Real Change Starts When We Leave Sides Behind

Real Change Starts When We Leave Sides Behind
Last week, I got one of those emails that makes you stop everything and think.

One of our longtime customers - someone from a multigenerational ranching family - politely told me she was done buying from us. 

Her reason? I'd gotten too political in my criticism of Big Chicken, specifically calling out the current administration's policies when this problem has been festering for decades under administrations of every stripe. And she knew this firsthand. Her family had ranched cattle for over 100 years before having to sell to a corporation in the '70s. That beautiful ranch, built by some of the first settlers in their region, is now one of six properties owned by a corporation headquartered on the other side of the country.

Her message landed like a hammer on an anvil: Stop pointing fingers at one side when both have let Big Ag gut rural America for generations.

She was right.

I chewed on those words like a cow working her cud - slow and deliberate, knowing there was nourishment in there somewhere.

Here's what struck me: This customer and I want the exact same outcome. We both watched family farms get swallowed by corporations.
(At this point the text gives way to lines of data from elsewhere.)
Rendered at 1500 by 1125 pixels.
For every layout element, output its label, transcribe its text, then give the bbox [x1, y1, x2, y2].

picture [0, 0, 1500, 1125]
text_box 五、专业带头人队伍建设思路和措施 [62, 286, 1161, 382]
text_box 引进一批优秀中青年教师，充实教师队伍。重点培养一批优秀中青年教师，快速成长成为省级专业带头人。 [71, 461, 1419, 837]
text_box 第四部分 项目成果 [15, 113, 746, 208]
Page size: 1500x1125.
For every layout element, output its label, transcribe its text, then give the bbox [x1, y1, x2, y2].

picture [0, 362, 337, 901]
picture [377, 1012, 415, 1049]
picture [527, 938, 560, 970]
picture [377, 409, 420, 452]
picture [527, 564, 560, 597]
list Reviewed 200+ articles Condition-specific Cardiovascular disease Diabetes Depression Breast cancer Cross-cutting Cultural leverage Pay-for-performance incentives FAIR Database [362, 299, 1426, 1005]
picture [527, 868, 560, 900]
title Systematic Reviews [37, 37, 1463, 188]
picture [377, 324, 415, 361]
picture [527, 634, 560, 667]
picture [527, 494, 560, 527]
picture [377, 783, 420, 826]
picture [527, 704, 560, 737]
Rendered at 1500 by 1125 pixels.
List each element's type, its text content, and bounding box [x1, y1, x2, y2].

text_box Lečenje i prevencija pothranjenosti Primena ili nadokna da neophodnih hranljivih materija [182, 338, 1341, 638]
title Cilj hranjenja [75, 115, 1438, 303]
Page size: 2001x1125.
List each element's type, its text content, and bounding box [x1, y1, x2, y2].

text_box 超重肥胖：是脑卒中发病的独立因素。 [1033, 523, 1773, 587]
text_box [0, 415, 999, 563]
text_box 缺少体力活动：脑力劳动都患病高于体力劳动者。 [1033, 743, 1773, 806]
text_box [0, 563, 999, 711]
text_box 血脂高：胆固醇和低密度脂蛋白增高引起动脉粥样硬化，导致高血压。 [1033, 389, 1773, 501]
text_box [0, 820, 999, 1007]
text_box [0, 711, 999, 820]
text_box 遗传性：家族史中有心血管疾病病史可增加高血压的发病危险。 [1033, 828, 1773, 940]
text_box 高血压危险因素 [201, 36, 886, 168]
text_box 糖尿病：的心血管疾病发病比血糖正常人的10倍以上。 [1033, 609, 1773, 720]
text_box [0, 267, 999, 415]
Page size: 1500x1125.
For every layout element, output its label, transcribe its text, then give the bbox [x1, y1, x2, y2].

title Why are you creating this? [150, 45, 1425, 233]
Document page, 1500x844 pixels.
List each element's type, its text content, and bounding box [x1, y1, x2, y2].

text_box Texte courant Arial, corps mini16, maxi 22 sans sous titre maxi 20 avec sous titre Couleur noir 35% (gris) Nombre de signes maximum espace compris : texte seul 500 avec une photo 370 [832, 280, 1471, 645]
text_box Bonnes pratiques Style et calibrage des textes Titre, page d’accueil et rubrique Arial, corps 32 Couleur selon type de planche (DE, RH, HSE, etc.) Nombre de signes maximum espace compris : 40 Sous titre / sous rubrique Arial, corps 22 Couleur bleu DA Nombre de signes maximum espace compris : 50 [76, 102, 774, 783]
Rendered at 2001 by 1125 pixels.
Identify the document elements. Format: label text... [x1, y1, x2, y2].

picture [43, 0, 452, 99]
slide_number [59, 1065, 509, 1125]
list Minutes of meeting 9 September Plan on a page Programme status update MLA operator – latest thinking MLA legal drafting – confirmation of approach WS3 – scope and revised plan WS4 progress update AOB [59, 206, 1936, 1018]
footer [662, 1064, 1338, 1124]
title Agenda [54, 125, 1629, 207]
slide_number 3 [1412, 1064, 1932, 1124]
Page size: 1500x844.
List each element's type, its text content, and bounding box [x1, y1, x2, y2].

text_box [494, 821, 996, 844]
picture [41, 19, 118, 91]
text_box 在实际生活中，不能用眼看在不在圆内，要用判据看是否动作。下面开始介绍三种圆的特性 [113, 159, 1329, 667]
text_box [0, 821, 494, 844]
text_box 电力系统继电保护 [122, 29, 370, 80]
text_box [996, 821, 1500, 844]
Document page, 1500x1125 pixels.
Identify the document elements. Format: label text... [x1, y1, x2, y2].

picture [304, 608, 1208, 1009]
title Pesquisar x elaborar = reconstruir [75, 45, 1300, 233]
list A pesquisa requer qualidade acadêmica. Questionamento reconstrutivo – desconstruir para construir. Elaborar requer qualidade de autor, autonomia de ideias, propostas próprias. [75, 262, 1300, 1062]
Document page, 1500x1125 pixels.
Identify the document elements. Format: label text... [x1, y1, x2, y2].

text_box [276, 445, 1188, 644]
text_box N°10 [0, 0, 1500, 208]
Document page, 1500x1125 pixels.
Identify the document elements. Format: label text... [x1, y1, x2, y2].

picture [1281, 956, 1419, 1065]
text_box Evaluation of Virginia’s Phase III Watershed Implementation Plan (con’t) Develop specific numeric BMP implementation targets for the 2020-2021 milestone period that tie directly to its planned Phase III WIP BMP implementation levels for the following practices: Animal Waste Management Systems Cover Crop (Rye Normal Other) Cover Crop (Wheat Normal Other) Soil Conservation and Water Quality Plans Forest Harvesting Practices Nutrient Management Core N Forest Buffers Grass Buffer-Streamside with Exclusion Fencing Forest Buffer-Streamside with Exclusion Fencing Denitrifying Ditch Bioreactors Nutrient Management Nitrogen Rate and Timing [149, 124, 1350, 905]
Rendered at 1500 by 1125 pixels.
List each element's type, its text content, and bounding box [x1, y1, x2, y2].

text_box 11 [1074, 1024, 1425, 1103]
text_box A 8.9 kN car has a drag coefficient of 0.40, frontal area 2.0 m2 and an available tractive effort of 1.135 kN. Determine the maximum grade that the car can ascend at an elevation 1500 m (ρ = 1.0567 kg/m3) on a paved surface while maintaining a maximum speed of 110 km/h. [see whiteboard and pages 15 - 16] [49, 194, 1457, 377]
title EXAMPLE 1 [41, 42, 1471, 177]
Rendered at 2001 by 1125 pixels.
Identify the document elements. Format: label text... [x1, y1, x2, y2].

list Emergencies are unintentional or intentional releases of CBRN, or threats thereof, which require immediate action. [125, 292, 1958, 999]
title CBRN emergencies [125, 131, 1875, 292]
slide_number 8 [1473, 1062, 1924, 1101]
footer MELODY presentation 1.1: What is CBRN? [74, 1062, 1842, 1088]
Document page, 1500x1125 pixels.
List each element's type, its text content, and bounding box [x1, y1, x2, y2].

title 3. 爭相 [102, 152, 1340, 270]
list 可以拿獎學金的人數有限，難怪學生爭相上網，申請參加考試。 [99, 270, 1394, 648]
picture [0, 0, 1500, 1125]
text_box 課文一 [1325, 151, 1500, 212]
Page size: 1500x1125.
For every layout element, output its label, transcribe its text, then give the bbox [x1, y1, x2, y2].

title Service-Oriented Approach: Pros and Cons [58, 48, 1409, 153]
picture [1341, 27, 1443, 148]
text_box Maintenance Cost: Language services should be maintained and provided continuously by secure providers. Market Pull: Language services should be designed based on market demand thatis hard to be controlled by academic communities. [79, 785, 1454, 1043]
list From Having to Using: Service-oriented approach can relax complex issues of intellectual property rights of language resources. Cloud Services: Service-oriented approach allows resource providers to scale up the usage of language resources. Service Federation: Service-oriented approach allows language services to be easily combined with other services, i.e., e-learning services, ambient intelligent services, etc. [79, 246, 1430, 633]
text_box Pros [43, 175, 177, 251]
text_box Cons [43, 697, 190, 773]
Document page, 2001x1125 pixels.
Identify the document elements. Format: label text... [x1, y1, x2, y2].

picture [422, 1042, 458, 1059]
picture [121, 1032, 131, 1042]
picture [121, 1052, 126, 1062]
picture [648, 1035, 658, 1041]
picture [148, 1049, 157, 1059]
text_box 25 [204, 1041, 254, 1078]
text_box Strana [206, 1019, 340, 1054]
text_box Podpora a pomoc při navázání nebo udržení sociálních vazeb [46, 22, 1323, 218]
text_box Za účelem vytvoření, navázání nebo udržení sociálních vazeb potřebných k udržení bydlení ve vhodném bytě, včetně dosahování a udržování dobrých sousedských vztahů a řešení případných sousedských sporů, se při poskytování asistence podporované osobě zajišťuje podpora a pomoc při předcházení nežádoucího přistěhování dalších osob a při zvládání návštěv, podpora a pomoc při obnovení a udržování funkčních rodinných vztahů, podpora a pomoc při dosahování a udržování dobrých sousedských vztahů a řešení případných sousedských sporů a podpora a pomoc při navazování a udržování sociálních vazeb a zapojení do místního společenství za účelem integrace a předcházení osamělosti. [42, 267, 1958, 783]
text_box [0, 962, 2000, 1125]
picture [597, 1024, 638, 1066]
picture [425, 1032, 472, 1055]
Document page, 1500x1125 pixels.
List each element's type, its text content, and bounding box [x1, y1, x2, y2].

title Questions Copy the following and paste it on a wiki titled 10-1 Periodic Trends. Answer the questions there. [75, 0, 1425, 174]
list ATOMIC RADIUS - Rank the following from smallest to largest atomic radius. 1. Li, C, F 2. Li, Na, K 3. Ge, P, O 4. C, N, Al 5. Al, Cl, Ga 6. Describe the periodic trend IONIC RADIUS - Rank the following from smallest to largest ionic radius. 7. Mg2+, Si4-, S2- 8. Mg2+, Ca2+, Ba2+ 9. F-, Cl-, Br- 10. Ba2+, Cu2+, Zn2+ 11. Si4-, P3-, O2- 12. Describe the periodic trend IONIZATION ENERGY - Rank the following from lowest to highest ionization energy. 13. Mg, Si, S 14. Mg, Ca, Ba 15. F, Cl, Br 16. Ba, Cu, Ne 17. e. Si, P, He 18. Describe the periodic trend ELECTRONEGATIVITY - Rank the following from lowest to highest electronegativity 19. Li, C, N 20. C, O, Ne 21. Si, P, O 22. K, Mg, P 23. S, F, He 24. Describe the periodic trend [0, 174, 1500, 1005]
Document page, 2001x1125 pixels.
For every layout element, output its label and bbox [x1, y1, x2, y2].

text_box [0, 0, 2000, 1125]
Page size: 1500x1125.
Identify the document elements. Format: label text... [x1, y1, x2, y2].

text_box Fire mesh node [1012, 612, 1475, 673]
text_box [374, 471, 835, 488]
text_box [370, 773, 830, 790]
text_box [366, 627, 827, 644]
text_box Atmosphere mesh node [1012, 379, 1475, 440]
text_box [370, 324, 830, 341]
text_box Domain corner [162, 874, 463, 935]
We both know the heartbreak of seeing land that raised generations get turned into another asset on some distant corporation's spreadsheet. We're both fighting for the same thing - we just got tangled up in the how instead of focusing on the why.

So I wrote back. Thanked her for the mirror she held up. Admitted I'd lost sight of the bigger picture.

You know what happened? She decided to stay. 

Real food. Thriving communities. Farms that can pass to the next generation.
This exchange was a good reminder that we're stronger when we focus on what unites us rather than what divides us. Whether you're a first-generation farmer like me or someone whose great-grandfather broke prairie sod in the 1800s, whether you lean left, right, or you're too dizzy from all the spinning to lean anywhere - we all want the same thing.

Real food. Thriving communities. Farms that can pass to the next generation.

Every time we choose coming together over conflict, we're rebuilding something powerful.
Just like those chickens working together to scratch and fertilize an acre of pasture, we're stronger as a flock than flying solo.

Building a better food system isn't about taking sides - it's about taking action. Together.